J: *laugh* Yea. Exactly.

K: Getting back to things that didn’t seem particularly well thought out. I started to wonder very early on if this concept would work in a language which has a wider variety of personal pronouns. English has a very limited set, which is why people are constantly trying to invent new ones. But a language like Japanese, where I can think of 7 words for ‘I’ off the top of my head, all with their own nuances — how the heck would you even really translate this?

J: ‘One’ is a particularly interesting pronoun. I was reading a nonfiction book right after this and the author used ‘one’ and then in the same sentence used ‘my’ meaning.. yea, he was really the ‘one’ he was talking about. I wonder what languages it was translated into. I don’t know an easy way to check that. Wikipedia and ISFDB didn’t tell me, except that it seems to have been published in French. Mais le francais a ‘on’, alors c’est facil. In fact I think the French use ‘on’ more often than we use ‘one’, so maybe it didn’t even seem so weird.

K: It would probably have been more striking if Silverberg had omitted the whole ‘one’ business and gone with what showed up very briefly during Kinnal’s abortive visit to Glin — which is to speak without even mentioning yourself at all. Not even the copout ‘one’.

J: Yea, ‘one’ is definitely a copout. There are ways to use it where it isn’t a direct substitute for ‘I’, but mostly he didn’t do that.

K: Not at all. So in the end it didn’t really matter that they weren’t using one particular word, they were still referring to themselves directly.

J: It was actually jarring to me when they had no problem with ‘you’. It seemed to say.. hey, there’s a self, right there in front of me.

K: Yes! I noticed that too. More evidence of poor followthrough in the concept, or was it meant to be some kind of commentary on how an individual could acknowledge the existence of other people, just not themselves?

J: I don’t have faith it was meant like that. I feel like he thought ‘Let’s not use I’ and then stuck to that as he built up this society around it, without really thinking through the ‘we’ and ‘you’ at all.

K: I’m inclined to agree.

J: In the end, I think it’s a pretty forgettable book. And the title doesn’t help either. Unless I start thinking of it as the Menopause Book, I’m not going to remember it.
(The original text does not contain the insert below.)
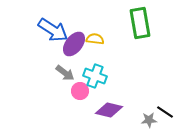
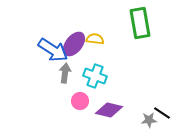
blue arrow: moved 20 px down
gray arrow: rotated 120 degrees counterclockwise
pink circle: moved 10 px down
black line: moved 3 px left, 1 px down
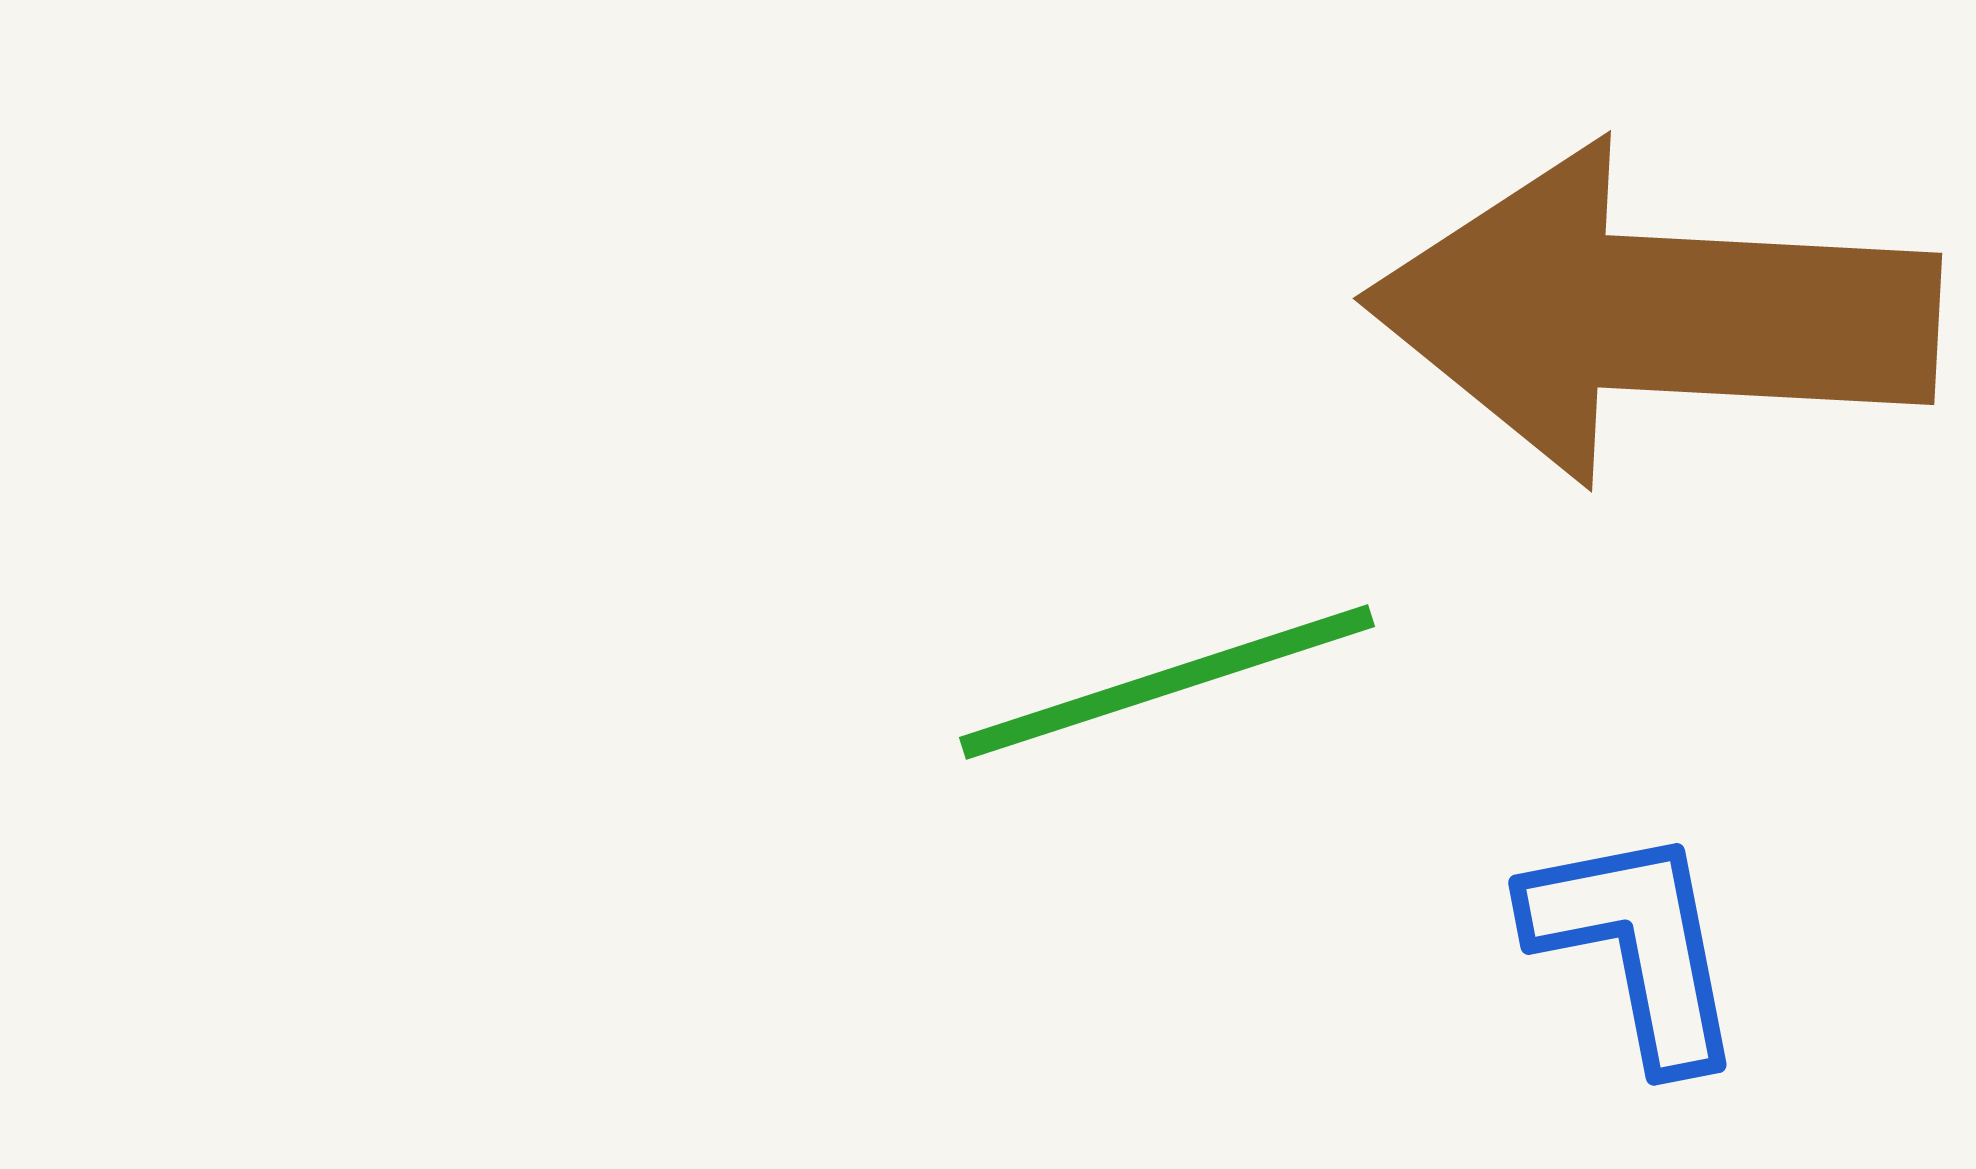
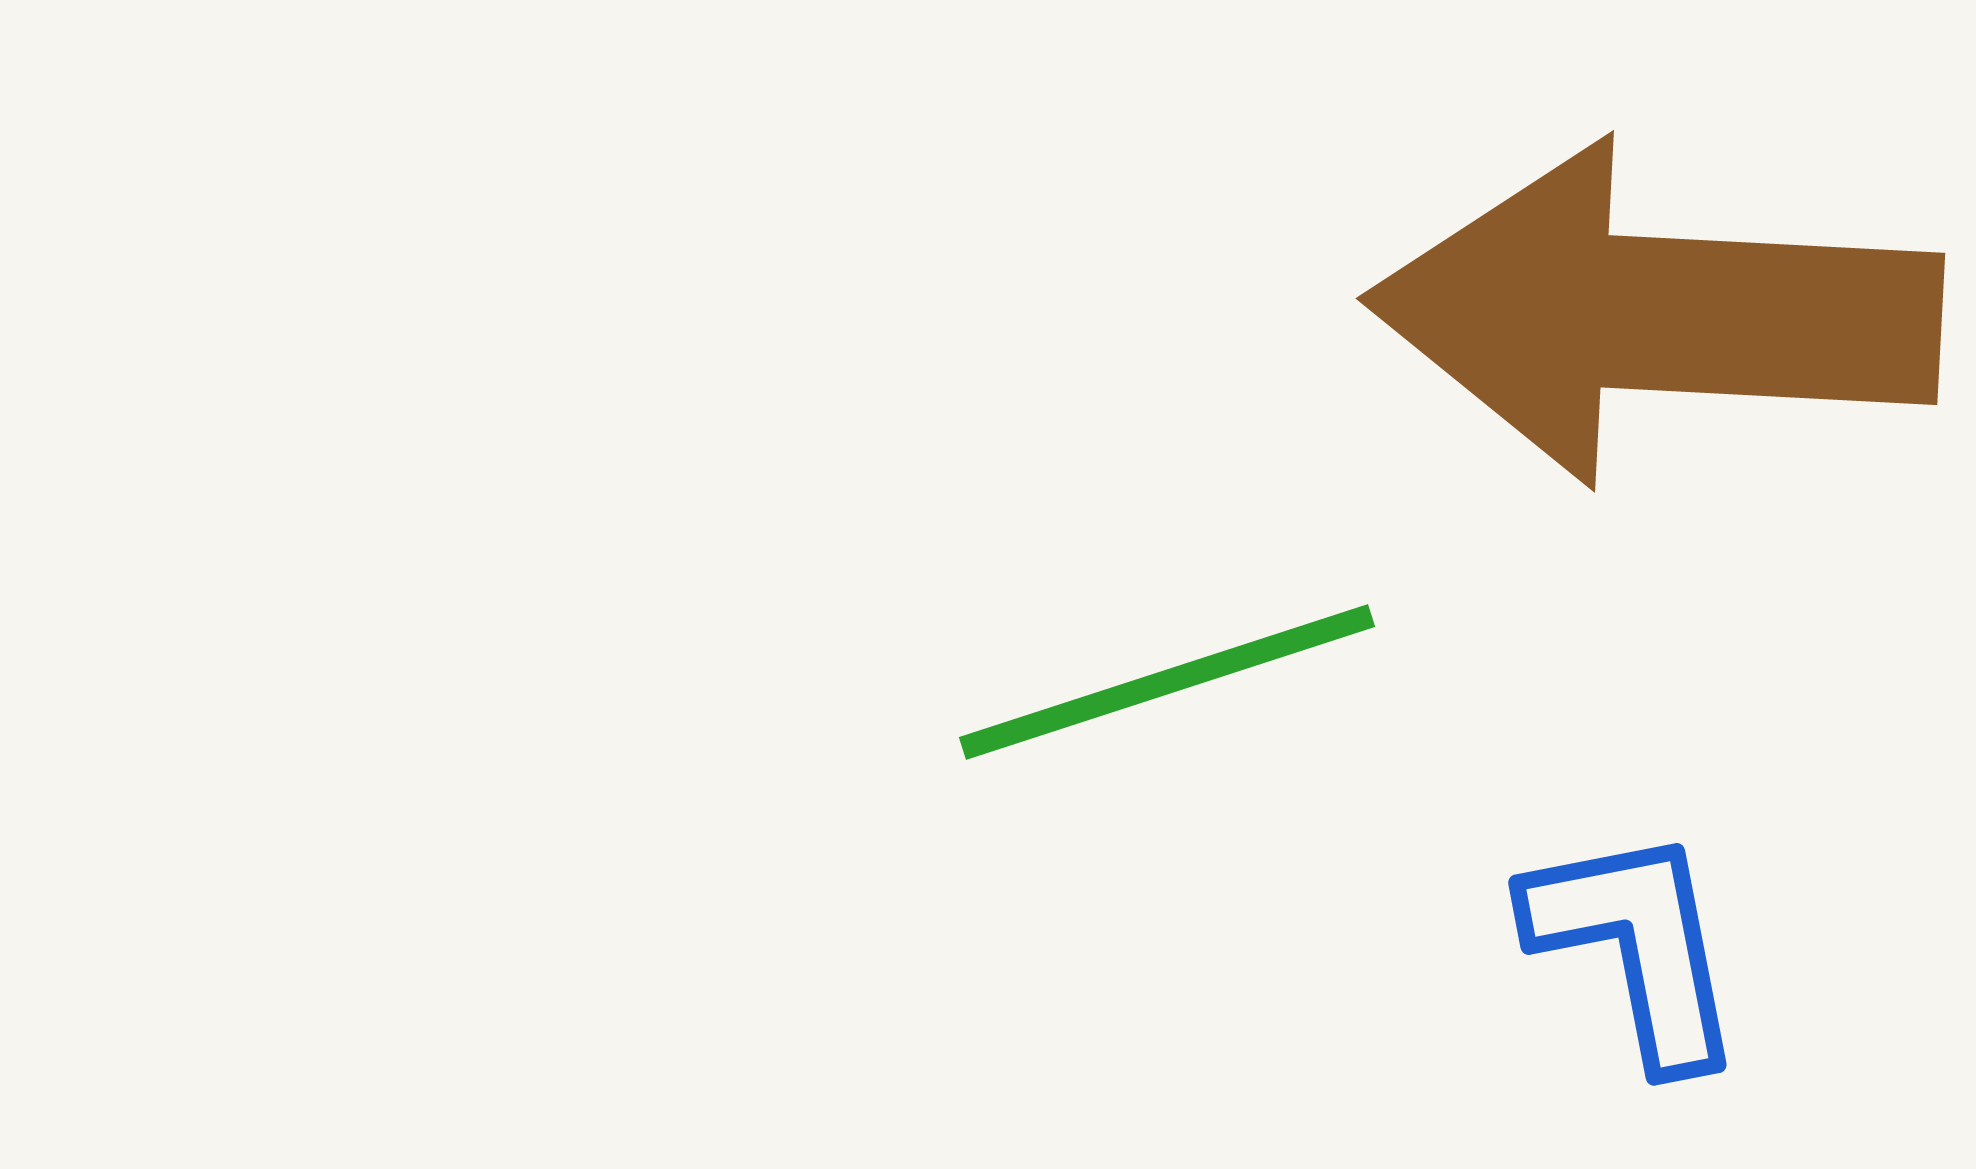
brown arrow: moved 3 px right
K: Ha ha ha. Yes, the title is pretty poor. There really didn’t seem to be much changing going on. No matter how many times we were told that Kinnal was shocked by the use of ‘I’ or was being a daring rebel, I never felt convinced he was any different than he always was. And in any case, I can feel the plot of this one already slipping into the plot of Left Hand, so little does it stand out in my mind on its own merits.